Minister for Revenue and Rehabilitation
- In office 2002 - 2007
- Chief Minister: Capt. Amarinder Singh
- Preceded by: Sewa Singh Sekhwan
- Succeeded by: Ajit Singh Kohar

Personal details
- Born: 24 November 1943 (age 82) Samrai
- Party: Indian National Congress
- Website: http://amarjitsamra.com

= Amarjit Singh Samra =

Indian politician

Amarjit Singh Samra was an Indian politician and a member of Indian National Congress. He was Minister for Revenue and Rehabilitation in the Punjab Government from 2002 to 2007.

==Early life==

He was born on 24 November 1943 in Samrai near Jalandhar in Punjab, India.

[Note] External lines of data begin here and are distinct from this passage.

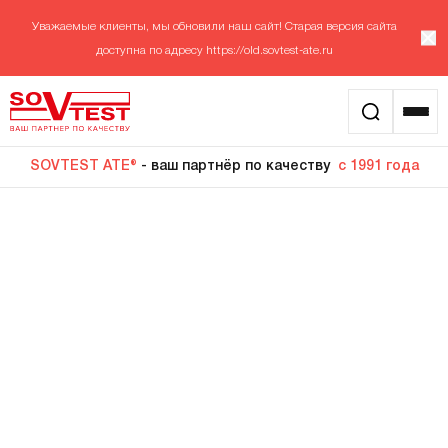
Уважаемые клиенты, мы обновили наш сайт! Старая версия сайта
доступна по адресу
https://old.sovtest-ate.ru
SOVTEST ATE®
- ваш партнёр по качеству
с 1991 года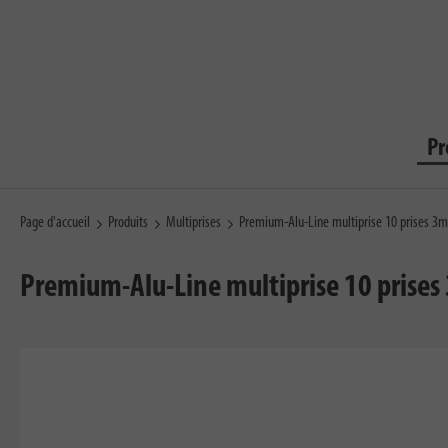
Pr
Page d'accueil
Produits
Multiprises
Premium-Alu-Line multiprise 10 prises 3
Premium-Alu-Line multiprise 10 prise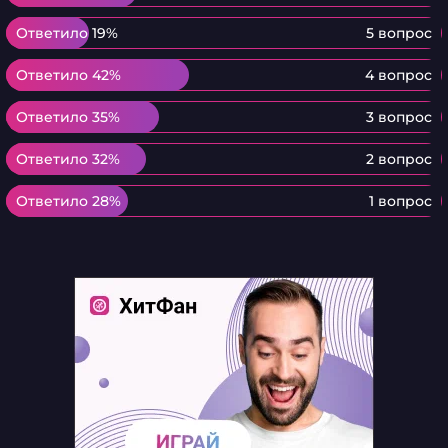
Ответило 19%
Ответило 19%
5 вопрос
Ответило 42%
Ответило 42%
4 вопрос
Ответило 35%
Ответило 35%
3 вопрос
Ответило 32%
Ответило 32%
2 вопрос
Ответило 28%
Ответило 28%
1 вопрос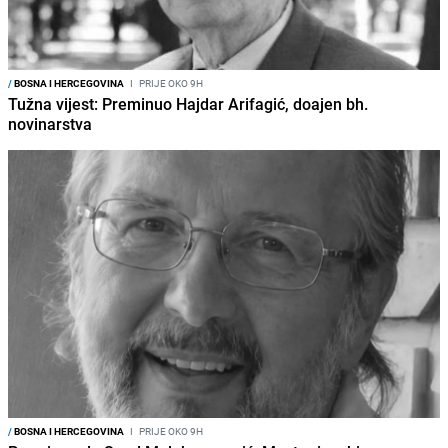
/
BOSNA I HERCEGOVINA
I
PRIJE OKO 9H
Tužna vijest: Preminuo Hajdar Arifagić, doajen bh.
novinarstva
/
BOSNA I HERCEGOVINA
I
PRIJE OKO 9H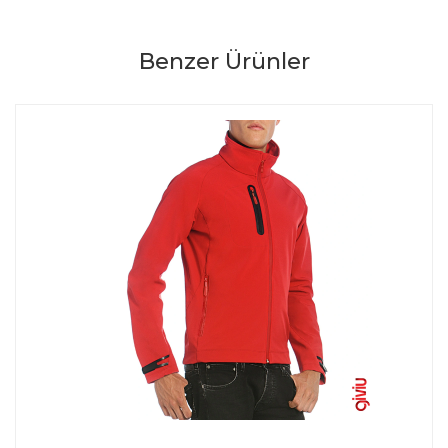
Benzer Ürünler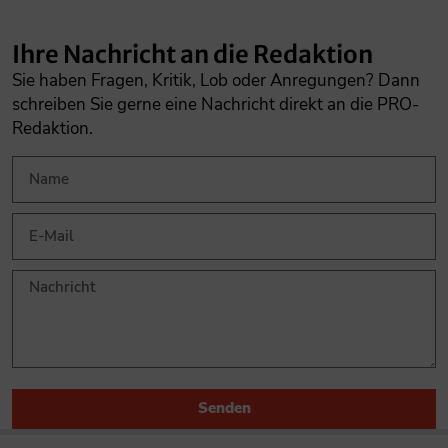
Ihre Nachricht an die Redaktion
Sie haben Fragen, Kritik, Lob oder Anregungen? Dann
schreiben Sie gerne eine Nachricht direkt an die PRO-
Redaktion.
Senden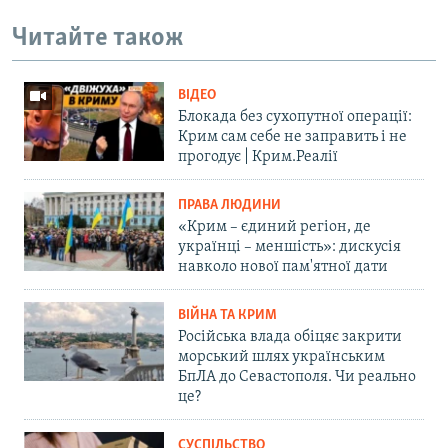
Читайте також
ВІДЕО
Блокада без сухопутної операції:
Крим сам себе не заправить і не
прогодує | Крим.Реалії
ПРАВА ЛЮДИНИ
«Крим – єдиний регіон, де
українці – меншість»: дискусія
навколо нової пам'ятної дати
ВІЙНА ТА КРИМ
Російська влада обіцяє закрити
морський шлях українським
БпЛА до Севастополя. Чи реально
це?
СУСПІЛЬСТВО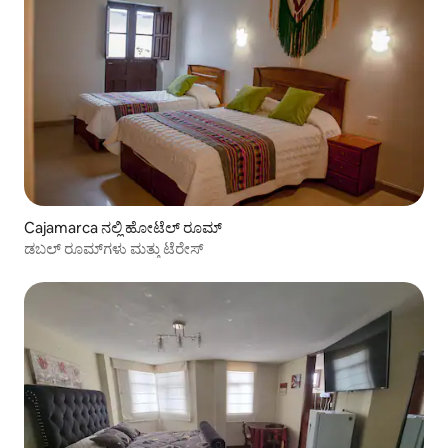
Cajamarca ನಲ್ಲಿ ಹೋಟೆಲ್ ರೂಮ್
ಡಬಲ್ ರೂಮ್‌ಗಳು ಮತ್ತು ಟೆರೇಸ್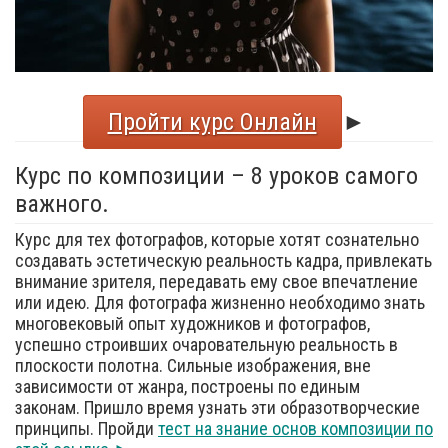
Пройти курс Онлайн
►
Курс по композиции – 8 уроков самого
важного.
Курс для тех фотографов, которые хотят сознательно
создавать эстетическую реальность кадра, привлекать
внимание зрителя, передавать ему свое впечатление
или идею. Для фотографа жизненно необходимо знать
многовековый опыт художников и фотографов,
успешно строивших очаровательную реальность в
плоскости полотна. Сильные изображения, вне
зависимости от жанра, построены по единым
законам. Пришло время узнать эти образотворческие
принципы. Пройди
тест на знание основ композиции по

His father's name is Ujagar Singh Samra.

==Political career==

Samra started his career as a sarpanch of Samrai in 1964. In 1975 he became chairman of development block or panchayat samiti Rurka Kalan. He remained sarpanch till 1993. He was elected to the Punjab Legislative Assembly in 1994 in by election from Nakodar. He was re-elected in 1997, 2002 and 2007. In the 2002 Congress government he was made Minister for Revenue and Rehabilitation.